How the deployment process works
DCI is built around containerized inference — developers package a Hugging Face model and push it to the service, where Goose takes over. Goose automates the steps needed to get the model running in a dedicated container. Together says the whole thing takes minutes, not hours or days.
The company hasn't released pricing or a specific launch date for general availability, but early testers have been using the service to run models like Netflix's Void-Model. That model, which Netflix open-sourced on Hugging Face, is designed for a specific video-related task — the exact details of its function are not part of the announcement.
Why Goose matters
Goose is the tool that bridges the gap between a model on Hugging Face and a running container on Together's infrastructure. Instead of manually configuring servers, developers point Goose at the model they want, and it handles the rest. That includes pulling the model, setting up the environment, and exposing an endpoint.
For developers who already work with Hugging Face, the integration means they can skip most of the DevOps work. They don't need to worry about container images, scaling, or load balancing — at least in theory. Together is betting that simplicity will win over developers who are tired of wrestling with deployment infrastructure.

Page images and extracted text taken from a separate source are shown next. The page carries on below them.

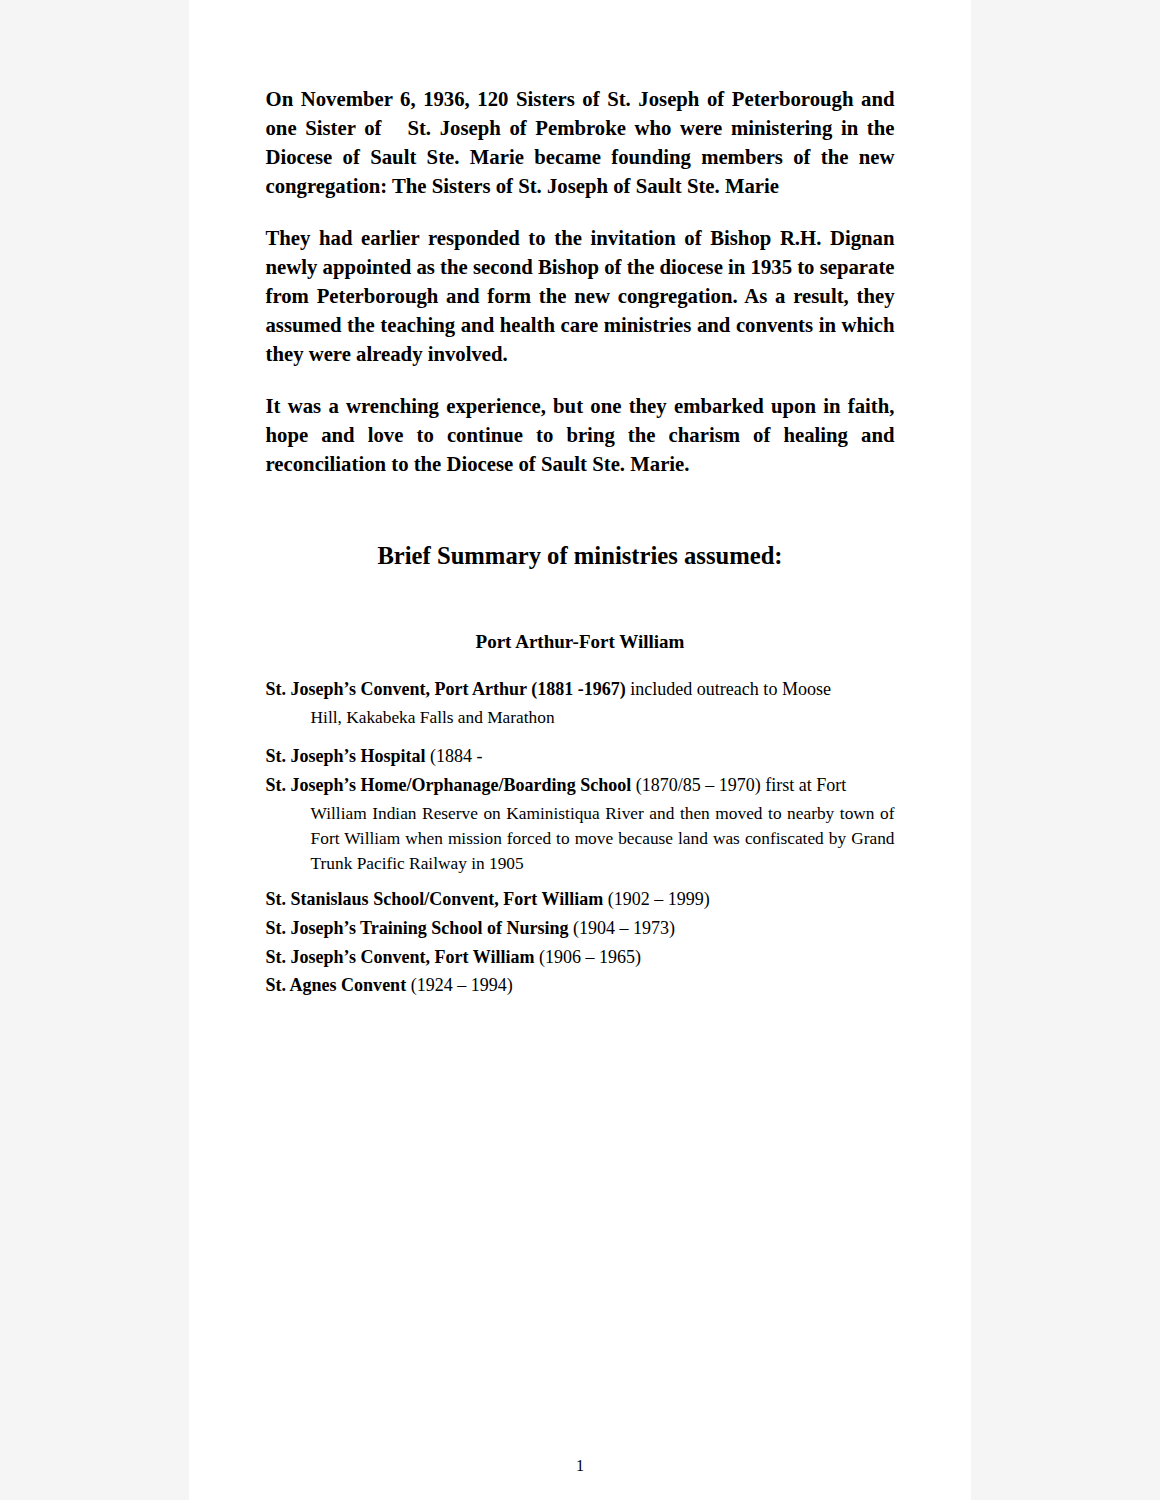On November 6, 1936, 120 Sisters of St. Joseph of Peterborough and one Sister of St. Joseph of Pembroke who were ministering in the Diocese of Sault Ste. Marie became founding members of the new congregation: The Sisters of St. Joseph of Sault Ste. Marie
They had earlier responded to the invitation of Bishop R.H. Dignan newly appointed as the second Bishop of the diocese in 1935 to separate from Peterborough and form the new congregation. As a result, they assumed the teaching and health care ministries and convents in which they were already involved.
It was a wrenching experience, but one they embarked upon in faith, hope and love to continue to bring the charism of healing and reconciliation to the Diocese of Sault Ste. Marie.
Brief Summary of ministries assumed:
Port Arthur-Fort William
St. Joseph’s Convent, Port Arthur (1881 -1967) included outreach to Moose
Hill, Kakabeka Falls and Marathon
St. Joseph’s Hospital (1884 -
St. Joseph’s Home/Orphanage/Boarding School (1870/85 – 1970) first at Fort
William Indian Reserve on Kaministiqua River and then moved to nearby town of Fort William when mission forced to move because land was confiscated by Grand Trunk Pacific Railway in 1905
St. Stanislaus School/Convent, Fort William (1902 – 1999)
St. Joseph’s Training School of Nursing (1904 – 1973)
St. Joseph’s Convent, Fort William (1906 – 1965)
St. Agnes Convent (1924 – 1994)
1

Netflix's Void-Model as a showcase
Netflix's Void-Model is not a typical demo — it's a real production model that Netflix has already deployed. By making it available on Hugging Face and showing that it can run on DCI, Together is trying to prove the service works with serious models, not just toy examples.
Neither company has said whether Netflix itself uses Together's DCI in production. The announcement frames Void-Model only as an example of what the service can handle. That leaves open the question of whether Netflix is a customer or just a reference model provider.
Together hasn't set a date for the service to leave its current limited-access stage. Developers who want to try DCI can request access through Together's website. The company is likely watching how early users handle the deployment pipeline before opening the floodgates.
One unresolved question is how DCI compares to other container-based inference services from competitors like Replicate or AWS SageMaker. Together didn't provide benchmarks or pricing in the announcement. Until those numbers come out, developers have only the speed claim — minutes — to judge by.